Further, Father Abbot explained, “The burial place of St. Benedict and St. Scholastica was somehow miraculously saved. The place was saved because a grenade that fell there didn’t explode.” 

Tragically, he continued, “There was loss of life. And then, of course, for the symbolic value which the Abbey represented, certainly this was an event that in some way had a big emotional impact, certainly for this territory and the Abbey itself, but also for everything that the Abbey represented in Europe and beyond Europe.” 

Thanks to the help of German priests, most of the Abbey’s literary and artistic treasures, including those from different national museums that had been sent to the Abbey during the war for protection, were evacuated to Rome and saved from destruction. 

After the war, the monastery was rebuilt and the church reconsecrated by Pope Saint Paul VI, who also proclaimed St. Benedict a patron saint of Europe.  

“St. Benedict is important,” Dom Luca expressed, “first of all, because he was a point of connection between Eastern monasticism and what was later to become Western monasticism.” 

Further, the Saints marks the Christian life as a whole. “St. Benedict,” Dom Luca noted, “is also known for the famous moto: Ora et Labora, Work and Prayer, to which we can also add the imperative Read, but we could also add other verbs. I believe that beyond the verbs, it is the ‘et’ that connects them that is the most important.” 

“St. Benedict,” Dom Luca believes, “testifies to the importance of a unified, harmonic life, and it is not without reason that that the Benedictine motto is pax, peace, and that Benedict was proclaimed precisely patron saint of Europe with a bull that defined him as a messenger of peace, and suggested that we can all be signs or instruments of peace in the history and in relation to others, provided that we are able to find an inner peace or harmony within ourselves.” 

While the Abbey used to house over 200 monks during its golden age, the monastery is today the home of eight Benedictine monks who continue to live a quiet life of prayer, work, and studies.
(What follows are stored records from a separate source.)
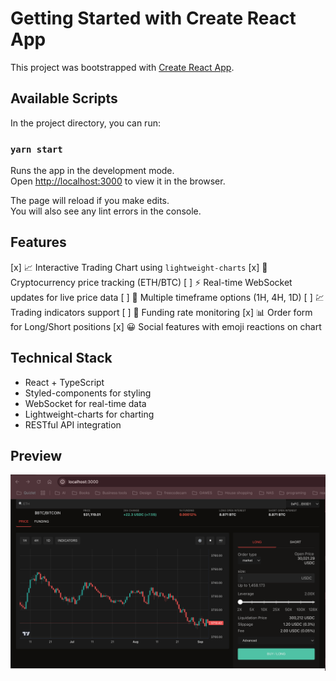 # Getting Started with Create React App

This project was bootstrapped with [Create React App](https://github.com/facebook/create-react-app).

## Available Scripts

In the project directory, you can run:

### `yarn start`

Runs the app in the development mode.\
Open [http://localhost:3000](http://localhost:3000) to view it in the browser.

The page will reload if you make edits.\
You will also see any lint errors in the console.

## Features

[x] 📈 Interactive Trading Chart using `lightweight-charts`
[x] 💱 Cryptocurrency price tracking (ETH/BTC)
[ ] ⚡ Real-time WebSocket updates for live price data
[ ] 🎯 Multiple timeframe options (1H, 4H, 1D)
[ ] 💹 Trading indicators support
[ ] 🔄 Funding rate monitoring
[x] 📊 Order form for Long/Short positions
[x] 😀 Social features with emoji reactions on chart

## Technical Stack

- React + TypeScript
- Styled-components for styling
- WebSocket for real-time data
- Lightweight-charts for charting
- RESTful API integration

## Preview

![App Preview](./preview.png)
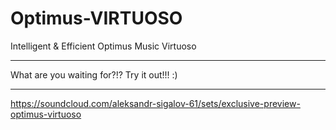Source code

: # Optimus-VIRTUOSO
Intelligent &amp; Efficient Optimus Music Virtuoso

***

What are you waiting for?!? Try it out!!! :)

***

https://soundcloud.com/aleksandr-sigalov-61/sets/exclusive-preview-optimus-virtuoso
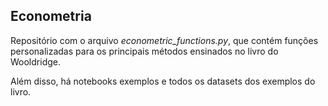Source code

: ## Econometria

Repositório com o arquivo *econometric_functions.py*, que contém funções personalizadas para os principais métodos ensinados no livro do Wooldridge.

Além disso, há notebooks exemplos e todos os datasets dos exemplos do livro.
Despite the challenges faced by the Abbey in its history, the spirit of monasticism has persevered, and monastic life continues to flourish at Monte Cassino. 
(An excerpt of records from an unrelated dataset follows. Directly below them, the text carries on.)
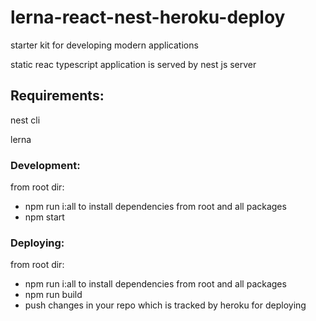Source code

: # lerna-react-nest-heroku-deploy

starter kit for developing modern applications

static reac typescript application is served by nest js server

## Requirements:

nest cli

lerna

### Development:

from root dir:

- npm run i:all to install dependencies from root and all packages
- npm start

### Deploying:

from root dir:

- npm run i:all to install dependencies from root and all packages
- npm run build
- push changes in your repo which is tracked by heroku for deploying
“The monasticism here at Monte Cassino,” Dom Luca emphasized, “was reborn from all these destructions. After all, the motto of the Abbey is ‘succisa virescit,’ meaning, ‘Behold a severed root blooming again.’” 

Regarding the upcoming anniversary, Dom Luca expressed that, “We would like to celebrate this 80th anniversary well, since it truly indicates a rebirth. We get to look back at the destruction, but also at the new life born out of the destruction.”